## What to produce:
If an entry holds a picture, drop the picture but restate the entry word for word.

════════════════

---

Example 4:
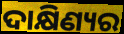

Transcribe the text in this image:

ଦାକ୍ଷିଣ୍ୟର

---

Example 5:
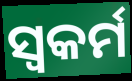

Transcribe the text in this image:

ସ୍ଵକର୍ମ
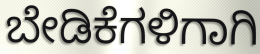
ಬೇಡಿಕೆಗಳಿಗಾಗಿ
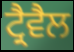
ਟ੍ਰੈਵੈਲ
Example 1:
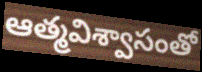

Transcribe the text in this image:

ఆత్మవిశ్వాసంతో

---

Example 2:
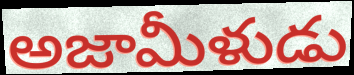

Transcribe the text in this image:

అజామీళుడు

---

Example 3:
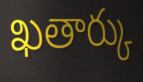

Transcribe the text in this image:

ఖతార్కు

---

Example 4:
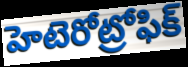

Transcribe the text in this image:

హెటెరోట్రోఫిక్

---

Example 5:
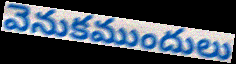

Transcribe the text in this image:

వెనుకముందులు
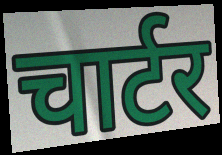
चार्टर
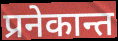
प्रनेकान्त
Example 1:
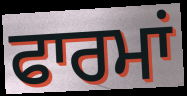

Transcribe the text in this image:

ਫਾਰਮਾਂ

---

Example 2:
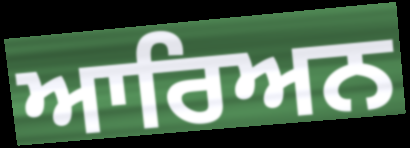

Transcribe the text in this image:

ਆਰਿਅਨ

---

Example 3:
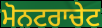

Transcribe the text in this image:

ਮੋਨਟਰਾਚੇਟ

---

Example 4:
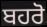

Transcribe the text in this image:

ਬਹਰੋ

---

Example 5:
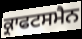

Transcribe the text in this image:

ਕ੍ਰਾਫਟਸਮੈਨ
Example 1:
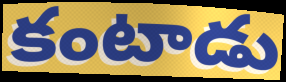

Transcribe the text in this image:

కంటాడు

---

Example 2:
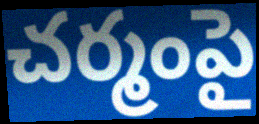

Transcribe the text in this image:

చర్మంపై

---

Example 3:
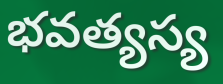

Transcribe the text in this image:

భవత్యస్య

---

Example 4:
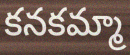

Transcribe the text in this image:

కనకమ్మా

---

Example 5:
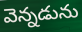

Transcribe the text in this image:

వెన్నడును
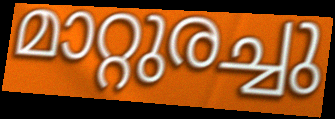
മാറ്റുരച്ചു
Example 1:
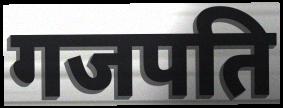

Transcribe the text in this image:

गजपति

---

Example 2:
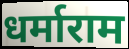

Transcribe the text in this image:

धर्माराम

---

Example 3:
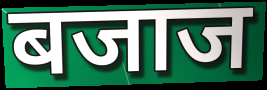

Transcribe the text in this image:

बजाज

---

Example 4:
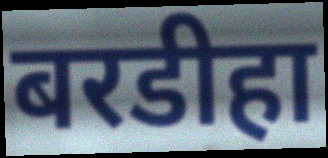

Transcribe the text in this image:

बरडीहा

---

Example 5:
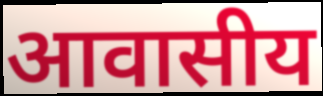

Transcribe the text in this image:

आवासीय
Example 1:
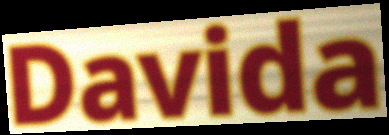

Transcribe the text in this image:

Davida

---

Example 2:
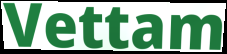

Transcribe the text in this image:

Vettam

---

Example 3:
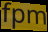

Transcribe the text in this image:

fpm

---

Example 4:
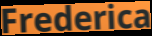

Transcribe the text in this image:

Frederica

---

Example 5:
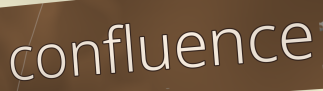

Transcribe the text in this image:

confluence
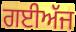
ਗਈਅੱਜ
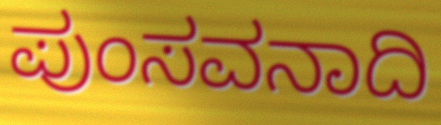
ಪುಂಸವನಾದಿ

════════════════

## Solution to the problem:
---

Example 4:

Transcribe the text in this image:

ଦାକ୍ଷିଣ୍ୟର

---

Example 5:

Transcribe the text in this image:

ସ୍ଵକର୍ମ
ಬೇಡಿಕೆಗಳಿಗಾಗಿ
ਟ੍ਰੈਵੈਲ
Example 1:

Transcribe the text in this image:

ఆత్మవిశ్వాసంతో

---

Example 2:

Transcribe the text in this image:

అజామీళుడు

---

Example 3:

Transcribe the text in this image:

ఖతార్కు

---

Example 4:

Transcribe the text in this image:

హెటెరోట్రోఫిక్

---

Example 5:

Transcribe the text in this image:

వెనుకముందులు
चार्टर
प्रनेकान्त
Example 1:

Transcribe the text in this image:

ਫਾਰਮਾਂ

---

Example 2:

Transcribe the text in this image:

ਆਰਿਅਨ

---

Example 3:

Transcribe the text in this image:

ਮੋਨਟਰਾਚੇਟ

---

Example 4:

Transcribe the text in this image:

ਬਹਰੋ

---

Example 5:

Transcribe the text in this image:

ਕ੍ਰਾਫਟਸਮੈਨ
Example 1:

Transcribe the text in this image:

కంటాడు

---

Example 2:

Transcribe the text in this image:

చర్మంపై

---

Example 3:

Transcribe the text in this image:

భవత్యస్య

---

Example 4:

Transcribe the text in this image:

కనకమ్మా

---

Example 5:

Transcribe the text in this image:

వెన్నడును
മാറ്റുരച്ചു
Example 1:

Transcribe the text in this image:

गजपति

---

Example 2:

Transcribe the text in this image:

धर्माराम

---

Example 3:

Transcribe the text in this image:

बजाज

---

Example 4:

Transcribe the text in this image:

बरडीहा

---

Example 5:

Transcribe the text in this image:

आवासीय
Example 1:

Transcribe the text in this image:

Davida

---

Example 2:

Transcribe the text in this image:

Vettam

---

Example 3:

Transcribe the text in this image:

fpm

---

Example 4:

Transcribe the text in this image:

Frederica

---

Example 5:

Transcribe the text in this image:

confluence
ਗਈਅੱਜ
ಪುಂಸವನಾದಿ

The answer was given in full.